A JEREMIAH MINISTRY?

A JEREMIAH MINISTRY? “Well, if your church doesn’t grow,” a former pastor’s wife said to Barbara Hughes, “Kent is going to feel like a failure.” Barbara had been talking with a woman whose husband had left the pastorate to sell life insurance. She knew that success in ministry is generally measured by growth in numbers. Kent and Barbara were struggling with a declining church, and Kent felt like a failure. They tell their story in Liberating Ministry from the Success Syndrome. I remember sitting in a classroom years ago listening to Kent and Barbara and thinking how helpful it was to me as a new pastor. Barbara told the woman, “I don’t know why, but you are wrong, and I’m not going to rest until I find out why!” 
 
We often measure ministry success by numbers whether we like to admit it or not. Successful pastors are those who attract lots of people. Unsuccessful pastors do not. But it is a false paradigm that leads to discouragement. Can a pastor be a success in a small church? Yes! What happens if the church growth chart goes down not up? We may be called to a Jeremiah ministry! Jeremiah was a success as God measures success. A Jeremiah ministry is a successful ministry.

Jeremiah’s Story

God called Jeremiah to shepherd His people (Jer. 1:4-10), but He told Jeremiah that the ministry would be hard. The people would oppose him. Conflicts would engulf him. He would be unsuccessful by the standards of this world, but God would make Him strong (Jer. 1:17-19). He must be faithful, and he was. Jeremiah told the nation not to ally with Egypt, but they did. Jeremiah preached repentance, but they rejected his message. After God judged the nation by the Babylonian army, the remnant wanted to flee to Egypt. Jeremiah told them not to run away from God’s will (Jer. 42), but they did it anyway. They disobeyed God and fled to Egypt. Jeremiah went with them (Jer. 43). After all, he was their pastor even in disobedience. Jeremiah lived out his days pastoring the people in exile, teaching them God’s word and God’s will. He gave them hope for the future even in their failure.

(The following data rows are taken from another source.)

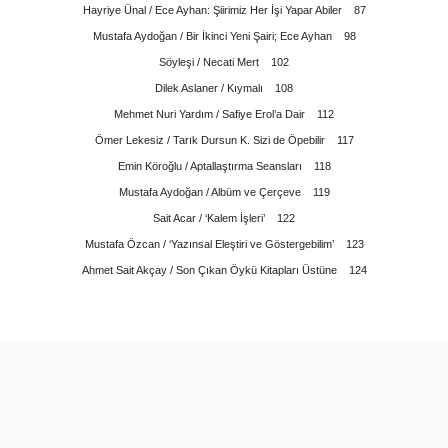
Hayriye Ünal / Ece Ayhan: Şiirimiz Her İşi Yapar Abiler 87
Mustafa Aydoğan / Bir İkinci Yeni Şairi; Ece Ayhan 98
Söyleşi / Necati Mert 102
Dilek Aslaner / Kıymalı 108
Mehmet Nuri Yardım / Safiye Erol’a Dair 112
Ömer Lekesiz / Tarık Dursun K. Sizi de Öpebilir 117
Emin Köroğlu / Aptallaştırma Seansları 118
Mustafa Aydoğan / Albüm ve Çerçeve 119
Sait Acar / ‘Kalem İşleri’ 122
Mustafa Özcan / ‘Yazınsal Eleştiri ve Göstergebilim’ 123
Ahmet Sait Akçay / Son Çıkan Öykü Kitapları Üstüne 124
arda yetersiz gördüğünüz noktaları öneri formunu kullanarak tarafımıza ilet
Bu ürüne ilk yorumu siz yapın!
Yorum Yaz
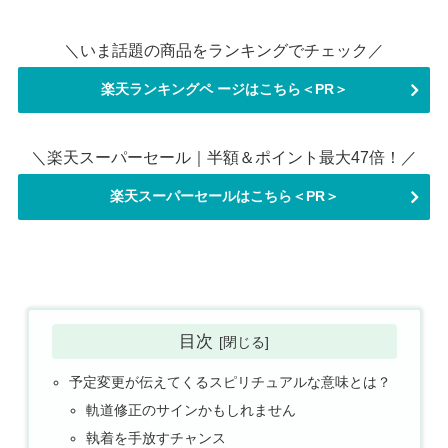
＼いま話題の商品をランキングでチェック／
楽天ランキングペ ージはこちら＜PR＞
＼楽天スーパーセール｜半額＆ポイント最大47倍！／
楽天スーパーセールはこちら＜PR＞
目次
予定変更が伝えてくるスピリチュアルな意味とは？
軌道修正のサインかもしれません
執着を手放すチャンス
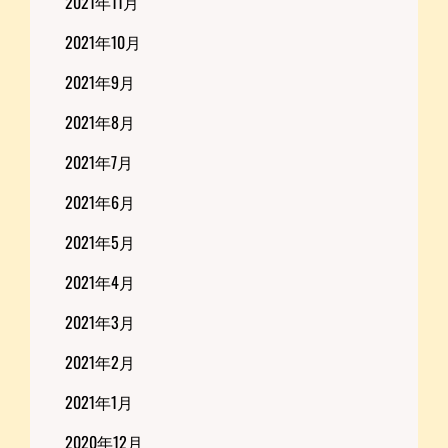
2021年11月
2021年10月
2021年9月
2021年8月
2021年7月
2021年6月
2021年5月
2021年4月
2021年3月
2021年2月
2021年1月
2020年12月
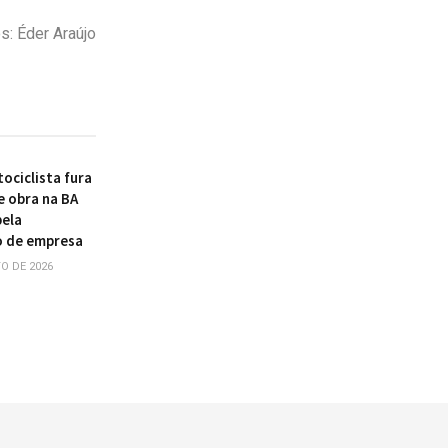
s: Éder Araújo
ociclista fura
e obra na BA
pela
o de empresa
O DE 2026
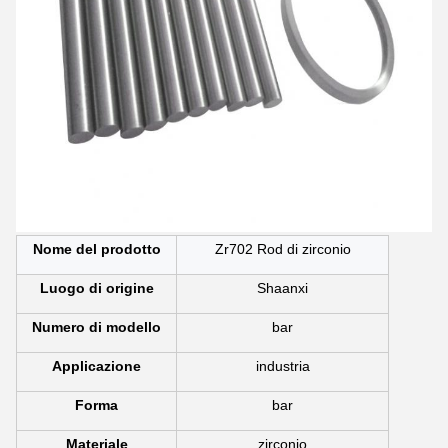
Nome del prodotto
Zr702 Rod di zirconio
Luogo di origine
Shaanxi
Numero di modello
bar
Applicazione
industria
Forma
bar
Materiale
zirconio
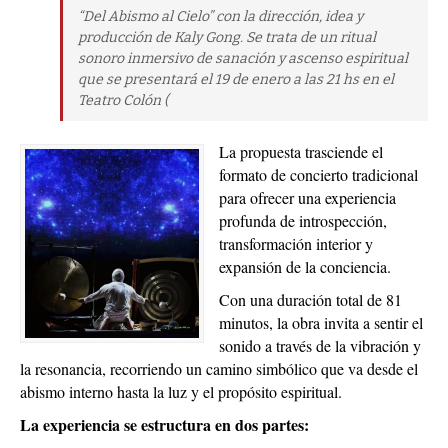
“Del Abismo al Cielo” con la dirección, idea y
producción de Kaly Gong. Se trata de un ritual
sonoro inmersivo de sanación y ascenso espiritual
que se presentará el 19 de enero a las 21 hs en el
Teatro Colón (
La propuesta trasciende el
formato de concierto tradicional
para ofrecer una experiencia
profunda de introspección,
transformación interior y
expansión de la conciencia.
Con una duración total de 81
minutos, la obra invita a sentir el
sonido a través de la vibración y
la resonancia, recorriendo un camino simbólico que va desde el
abismo interno hasta la luz y el propósito espiritual.
La experiencia se estructura en dos partes:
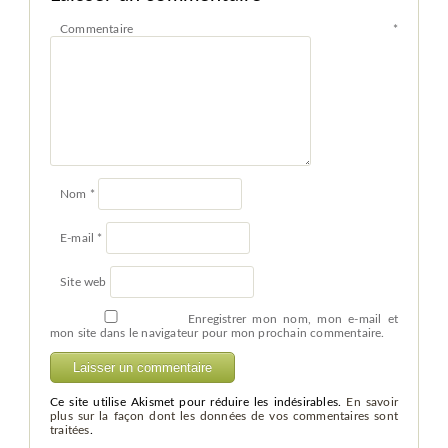
Commentaire
*
Nom
*
E-mail
*
Site web
Enregistrer mon nom, mon e-mail et
mon site dans le navigateur pour mon prochain commentaire.
Ce site utilise Akismet pour réduire les indésirables.
En savoir
plus sur la façon dont les données de vos commentaires sont
traitées
.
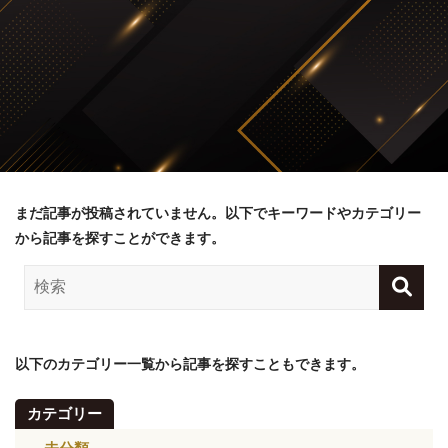
まだ記事が投稿されていません。以下でキーワードやカテゴリー
から記事を探すことができます。
以下のカテゴリー一覧から記事を探すこともできます。
カテゴリー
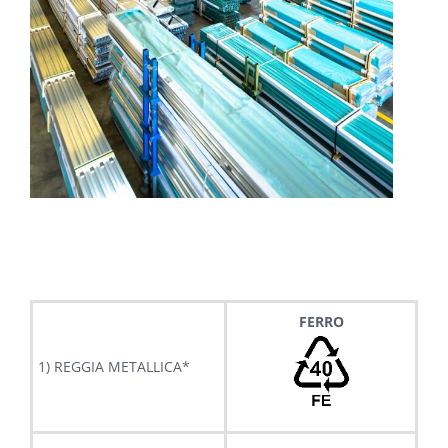
FERRO
1) REGGIA METALLICA*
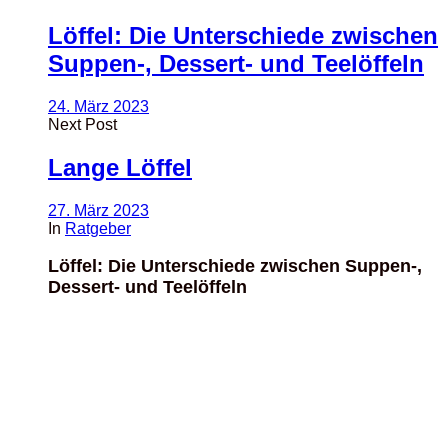
Löffel: Die Unterschiede zwischen
Suppen-, Dessert- und Teelöffeln
24. März 2023
Next Post
Lange Löffel
27. März 2023
In
Ratgeber
Löffel: Die Unterschiede zwischen Suppen-,
Dessert- und Teelöffeln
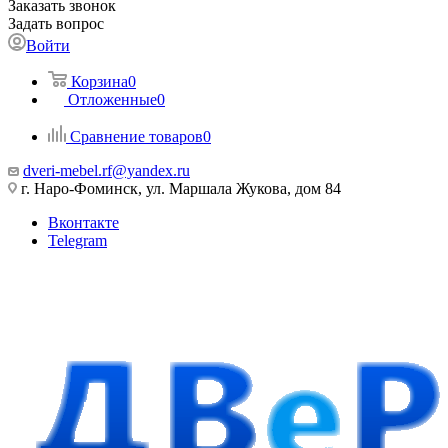
Заказать звонок
Задать вопрос
Войти
Корзина
0
Отложенные
0
Сравнение товаров
0
dveri-mebel.rf@yandex.ru
г. Наро-Фоминск, ул. Маршала Жукова, дом 84
Вконтакте
Telegram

1. Our success is measured by obedience to God’s call.

 God called Jeremiah “to pluck up and break down, to destroy and to overthrow, to build and to plant” (Jer. 1:10). His call covers the gamut of ministry – and so does our’s. It is easy to feel successful during the building and the planting but who likes the plucking up and breaking down? Pastors quit or move on to a new ministry when the going gets tough because they are seeking success. I wanted to be successful too. I looked around at growing ministries and longed for the same success. My discontentment with God’s calling metastasized into envy. It took me a long time to realize that God didn’t call me to that kind of ministry. I learned to be content with God’s calling for me. I learned that God measures my success by my obedience to His call not by comparison to other ministries.

2. We suffer with those we shepherd.

Jeremiah suffered through the siege of Jerusalem with the same people who had rejected his message. He chronicled his agony in Lamentations, but he learned of God’s compassion and faithfulness in their suffering (Lam. 3:22-23). We learn more about ourselves and God through suffering than through success. There is great beauty in brokenness! God uses pain to test our faithfulness. How we handle sorrow demonstrates true success to God. I can remember the days when our growth chart climbed upward. Pride set in as I looked at our success, and God had to humble me. I had to learn to shepherd people as the growth chart declined. Sin, circumstances, and conflict took their toll but running away is not the solution. It is, ironically, in our failures that we learn God’s yardstick for success. Will we remain faithful to God’s call when ministry is in decline?

3. All ministry ends with incompletion.

Jeremiah continued to point people to their hope in God’s future. He preached about God’s loyal love for His people even in times of sin. God’s grace is greater than our sin (Jer. 31:31-34). He would never see God’s future promises fulfilled, but he refused to stop preaching restoring grace to the people he pastored. Jeremiah’s ministry ended with incompletion. So does our’s! Sooner or later we all pass on the ministry to others. Whether the church grows big or stays small, our ministries will end with incompletion. As I near the day when I will retire from the pastorate of a church I have led for 27 years, I am aware that I will hand the baton of leadership to another. My ministry is incomplete because people are incomplete, but my calling continues. I like how Os Guinness puts it.
Human lives are an incomplete story if not a story of incompletion. … So calling should not only precede career but outlast it too. … We may retire from our jobs but never from our calling. We may at times be unemployed, but no one ever becomes uncalled (The Call: Finding and Fulfilling the Central Purpose of Your Life, p.230).
STAY FAITHFUL, MY FRIENDS, STAY FAITHFUL!